Jahresübung des Brandschutzabschnittes I: 108 Einsatzkräfte trainieren realistische Szenarien

Waldbrandbekämpfung und Kommunikationsstrategien: Feuerwehr und DRK absolvieren Übung in Scheuen

REGION HANNOVER / SCHEUEN (redu)Die Feuerwehrbereitschaft des Brandschutzabschnittes I, bestehend aus den Städten Garbsen, Neustadt und Wunstorf, führte am vergangenen Wochenende ihre Jahresübung auf dem Ausbildungsgelände des Niedersächsischen Landesamtes für Brand- und Katastrophenschutz (NLBK) in Scheuen durch. Im Fokus stand die Waldbrandbekämpfung, einschließlich Wasserversorgung und Kommunikation.

Die Feuerwehrbereitschaft des Brandschutzabschnittes I, bestehend aus den Städten Garbsen, Neustadt und Wunstorf, absolvierte am vergangenen Wochenende ihre Jahresübung auf dem Ausbildungsgelände des Niedersächsischen Landesamtes für Brand- und Katastrophenschutz (NLBK) in Scheuen. Hauptthema der Übung war die Waldbrandbekämpfung, inklusive Wasserversorgung und Kommunikation. Die Übungsleitung hatte der stellvertretende Brandschutzabschnittsleiter Martin Höflich inne, während Branddirektor Stefan Lammers, Leiter des Präsidialbüros des NLBK, die Einheit vor Ort begrüßte und durch das Gelände führte.
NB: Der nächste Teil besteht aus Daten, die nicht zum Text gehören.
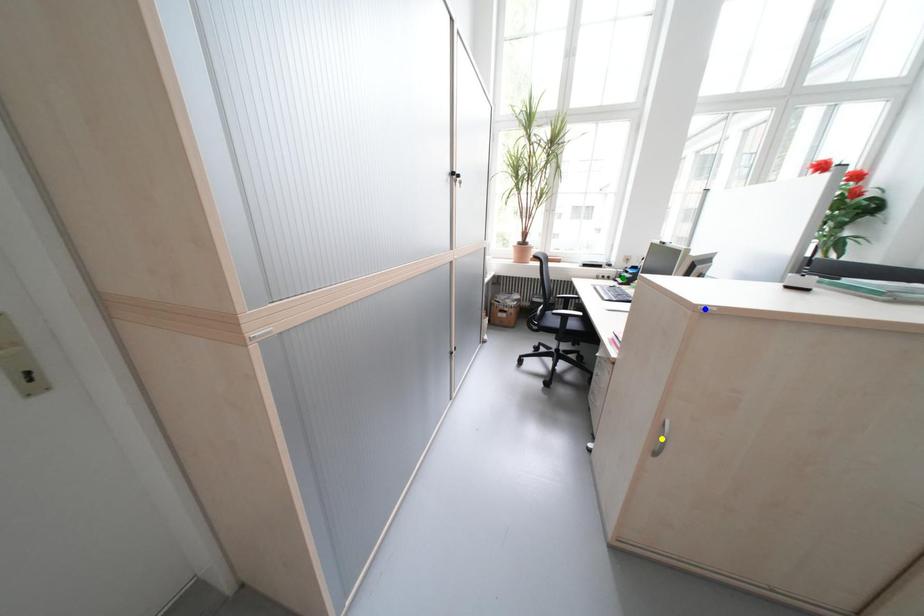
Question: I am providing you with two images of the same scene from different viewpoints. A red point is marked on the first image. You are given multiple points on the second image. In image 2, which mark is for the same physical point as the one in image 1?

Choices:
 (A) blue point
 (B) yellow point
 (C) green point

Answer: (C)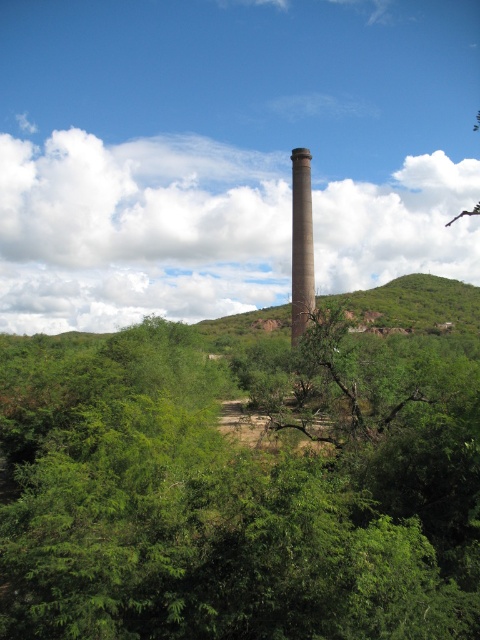
Does green leafy hillside at center have a larger size compared to brown concrete chimney at center?

Correct, green leafy hillside at center is larger in size than brown concrete chimney at center.

Does green leafy hillside at center appear under brown concrete chimney at center?

Yes.

Where is `green leafy hillside at center`? green leafy hillside at center is located at coordinates (412, 304).

Find the location of a particular element. green leafy hillside at center is located at coordinates (412, 304).

Is green leafy tree at center smaller than brown concrete chimney at center?

Indeed, green leafy tree at center has a smaller size compared to brown concrete chimney at center.

Can you confirm if green leafy tree at center is positioned to the right of brown concrete chimney at center?

No, green leafy tree at center is not to the right of brown concrete chimney at center.

Identify the location of green leafy tree at center. This screenshot has height=640, width=480. (239, 492).

Find the location of a particular element. The width and height of the screenshot is (480, 640). green leafy tree at center is located at coordinates (239, 492).

Which is more to the right, green leafy tree at center or green leafy hillside at center?

From the viewer's perspective, green leafy hillside at center appears more on the right side.

Does green leafy tree at center have a greater height compared to green leafy hillside at center?

Incorrect, green leafy tree at center's height is not larger of green leafy hillside at center's.

Is point (207, 454) closer to viewer compared to point (424, 307)?

That is True.

Identify the location of green leafy tree at center. This screenshot has height=640, width=480. (239, 492).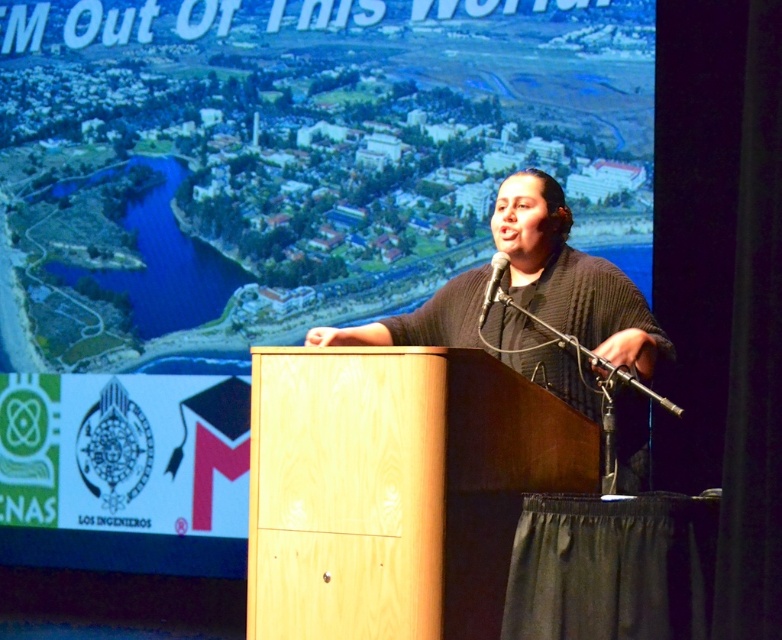
Question: Does black knitted sweater at center have a larger size compared to black matte microphone at center?

Choices:
 (A) no
 (B) yes

Answer: (B)

Question: Which object is closer to the camera taking this photo?

Choices:
 (A) light wood podium at center
 (B) black matte microphone at center
 (C) black knitted sweater at center

Answer: (A)

Question: Which point is closer to the camera taking this photo?

Choices:
 (A) (500, 269)
 (B) (289, 618)

Answer: (B)

Question: Does black knitted sweater at center have a lesser width compared to black matte microphone at center?

Choices:
 (A) yes
 (B) no

Answer: (B)

Question: Can you confirm if light wood podium at center is positioned below black matte microphone at center?

Choices:
 (A) no
 (B) yes

Answer: (B)

Question: Which object is the farthest from the black knitted sweater at center?

Choices:
 (A) light wood podium at center
 (B) black matte microphone at center

Answer: (A)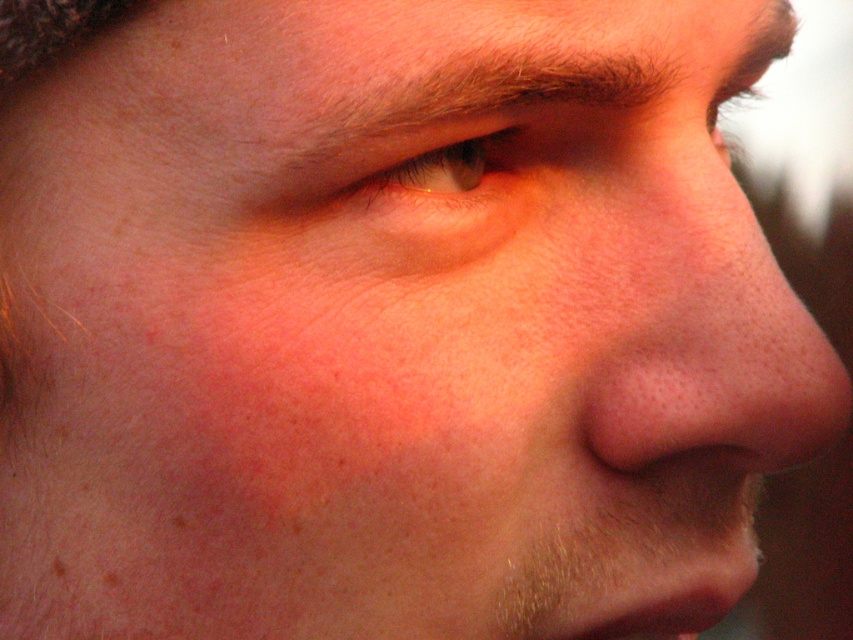
Is pink smooth skin at center further to the viewer compared to green matte eye at upper center?

Yes, pink smooth skin at center is further from the viewer.

Looking at this image, can you confirm if pink smooth skin at center is positioned to the right of green matte eye at upper center?

Correct, you'll find pink smooth skin at center to the right of green matte eye at upper center.

Is point (688, 353) positioned behind point (485, 141)?

No.

This screenshot has width=853, height=640. What are the coordinates of `pink smooth skin at center` in the screenshot? It's located at (723, 376).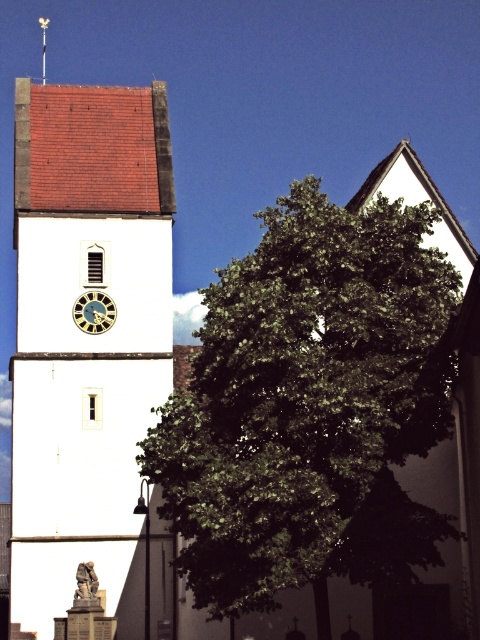
You are standing in front of the white smooth tower at center and the metallic spire at upper center. Which object is closer to you?

The white smooth tower at center is closer to you because it is in front of the metallic spire at upper center.

You are a drone operator who needs to fly a drone from the gold metallic clock at center to the metallic spire at upper center. The drone has a maximum flight distance of 300 feet. Based on the scene, will the drone be able to reach the spire without needing to recharge?

The gold metallic clock at center and metallic spire at upper center are 362.36 feet apart. Since the drone can only fly 300 feet before needing to recharge, it will not be able to reach the spire without recharging.

You are an architect examining the church structure. You notice the white smooth tower at center and the metallic spire at upper center. Which of these two structures is larger in size?

The white smooth tower at center is bigger than the metallic spire at upper center according to the description.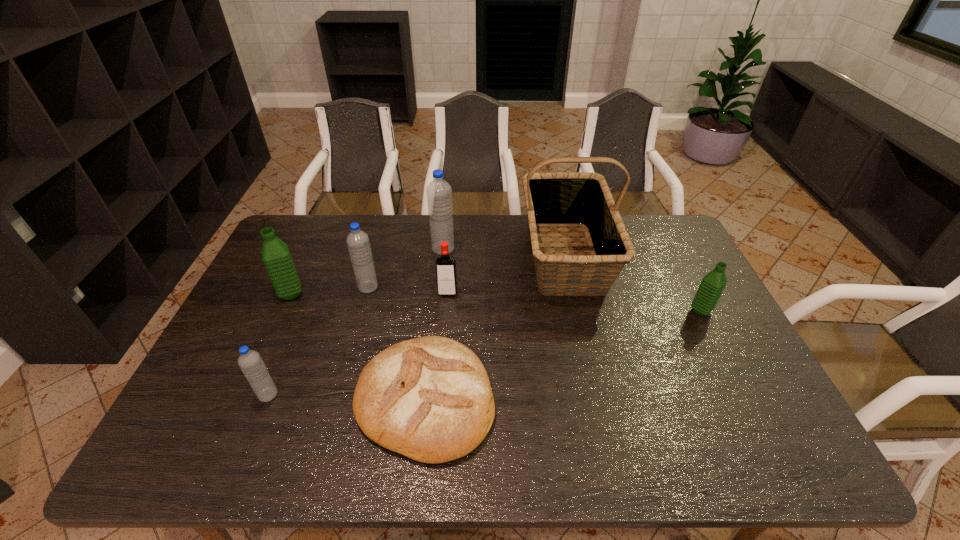
This screenshot has width=960, height=540. Identify the location of the smallest blue water bottle. (250, 361).

Where is `the nearest water bottle`? the nearest water bottle is located at coordinates (250, 361).

Identify the location of the shortest object. (429, 398).

Locate an element on the screen. This screenshot has height=540, width=960. vacant space located by the handle of the basket is located at coordinates (585, 338).

Image resolution: width=960 pixels, height=540 pixels. Identify the location of vacant region located on the left of the tallest water bottle. (373, 249).

Where is `free region located on the back of the left green water bottle`? This screenshot has width=960, height=540. free region located on the back of the left green water bottle is located at coordinates (309, 253).

The image size is (960, 540). I want to click on vacant region located 0.180m on the back of the second nearest blue water bottle, so click(x=379, y=246).

In order to click on vacant space situated 0.220m on the front and back of the red vodka in this screenshot , I will do `click(443, 355)`.

Where is `vacant area situated on the back of the right green water bottle`? The height and width of the screenshot is (540, 960). vacant area situated on the back of the right green water bottle is located at coordinates (666, 244).

Identify the location of free space located on the right of the nearest water bottle. (391, 395).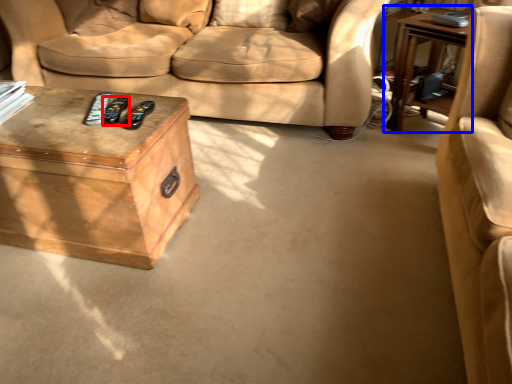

Bereits am Freitagabend trafen die Verbandsführung sowie die Verpflegungseinheit in Scheuen ein, um erste Vorbereitungen zu treffen und den Verpflegungsplatz aufzubauen. Am Samstagmorgen folgten die weiteren vier Züge der Bereitschaft. Zwei Züge wurden sofort in den Einsatz geschickt. Der erste Zug bekämpfte einen simulierten Waldbrand in einem mit künstlichem Nebel verrauchten Waldstück, während der dritte Zug die Wasserversorgung über eine Strecke von 550 Metern aufbaute. Im Laufe des Vormittags erfolgte der Austausch der Einheiten, wobei der zweite Zug den ersten und der fünfte Zug den dritten ablöste.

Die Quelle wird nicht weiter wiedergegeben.